Instruction => Copy out every line of the records below, keeping each one identical to the original.
-- BEGIN Entries provided --
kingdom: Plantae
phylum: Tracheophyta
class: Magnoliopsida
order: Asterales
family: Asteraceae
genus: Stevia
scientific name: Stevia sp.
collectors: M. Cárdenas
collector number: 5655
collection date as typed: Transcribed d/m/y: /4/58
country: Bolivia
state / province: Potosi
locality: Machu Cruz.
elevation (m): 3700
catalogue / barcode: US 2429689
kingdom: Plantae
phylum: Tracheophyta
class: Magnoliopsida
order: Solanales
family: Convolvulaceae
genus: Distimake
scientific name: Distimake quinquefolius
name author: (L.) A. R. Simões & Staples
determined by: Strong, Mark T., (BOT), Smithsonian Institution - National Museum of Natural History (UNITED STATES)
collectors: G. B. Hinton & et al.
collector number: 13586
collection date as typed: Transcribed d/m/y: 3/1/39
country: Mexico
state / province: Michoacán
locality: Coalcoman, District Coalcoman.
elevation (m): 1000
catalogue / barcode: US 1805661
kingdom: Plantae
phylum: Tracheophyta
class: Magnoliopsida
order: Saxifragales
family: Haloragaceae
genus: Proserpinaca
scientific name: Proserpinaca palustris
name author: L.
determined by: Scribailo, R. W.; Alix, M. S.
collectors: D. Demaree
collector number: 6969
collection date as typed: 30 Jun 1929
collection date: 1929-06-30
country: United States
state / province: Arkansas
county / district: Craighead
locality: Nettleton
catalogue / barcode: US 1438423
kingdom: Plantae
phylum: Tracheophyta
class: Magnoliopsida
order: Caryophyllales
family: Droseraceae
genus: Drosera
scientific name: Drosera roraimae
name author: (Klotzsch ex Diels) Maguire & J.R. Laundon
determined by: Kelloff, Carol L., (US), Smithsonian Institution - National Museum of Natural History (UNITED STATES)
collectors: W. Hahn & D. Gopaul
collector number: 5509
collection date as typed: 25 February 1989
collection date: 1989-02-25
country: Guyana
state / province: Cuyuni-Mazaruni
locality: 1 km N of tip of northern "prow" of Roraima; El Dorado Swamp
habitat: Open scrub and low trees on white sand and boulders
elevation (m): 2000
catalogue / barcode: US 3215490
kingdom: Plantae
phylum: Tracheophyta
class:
-- END Entries provided --
The reply =>
kingdom: Plantae
phylum: Tracheophyta
class: Magnoliopsida
order: Asterales
family: Asteraceae
genus: Stevia
scientific name: Stevia sp.
collectors: M. Cárdenas
collector number: 5655
collection date as typed: Transcribed d/m/y: /4/58
country: Bolivia
state / province: Potosi
locality: Machu Cruz.
elevation (m): 3700
catalogue / barcode: US 2429689
kingdom: Plantae
phylum: Tracheophyta
class: Magnoliopsida
order: Solanales
family: Convolvulaceae
genus: Distimake
scientific name: Distimake quinquefolius
name author: (L.) A. R. Simões & Staples
determined by: Strong, Mark T., (BOT), Smithsonian Institution - National Museum of Natural History (UNITED STATES)
collectors: G. B. Hinton & et al.
collector number: 13586
collection date as typed: Transcribed d/m/y: 3/1/39
country: Mexico
state / province: Michoacán
locality: Coalcoman, District Coalcoman.
elevation (m): 1000
catalogue / barcode: US 1805661
kingdom: Plantae
phylum: Tracheophyta
class: Magnoliopsida
order: Saxifragales
family: Haloragaceae
genus: Proserpinaca
scientific name: Proserpinaca palustris
name author: L.
determined by: Scribailo, R. W.; Alix, M. S.
collectors: D. Demaree
collector number: 6969
collection date as typed: 30 Jun 1929
collection date: 1929-06-30
country: United States
state / province: Arkansas
county / district: Craighead
locality: Nettleton
catalogue / barcode: US 1438423
kingdom: Plantae
phylum: Tracheophyta
class: Magnoliopsida
order: Caryophyllales
family: Droseraceae
genus: Drosera
scientific name: Drosera roraimae
name author: (Klotzsch ex Diels) Maguire & J.R. Laundon
determined by: Kelloff, Carol L., (US), Smithsonian Institution - National Museum of Natural History (UNITED STATES)
collectors: W. Hahn & D. Gopaul
collector number: 5509
collection date as typed: 25 February 1989
collection date: 1989-02-25
country: Guyana
state / province: Cuyuni-Mazaruni
locality: 1 km N of tip of northern "prow" of Roraima; El Dorado Swamp
habitat: Open scrub and low trees on white sand and boulders
elevation (m): 2000
catalogue / barcode: US 3215490
kingdom: Plantae
phylum: Tracheophyta
class:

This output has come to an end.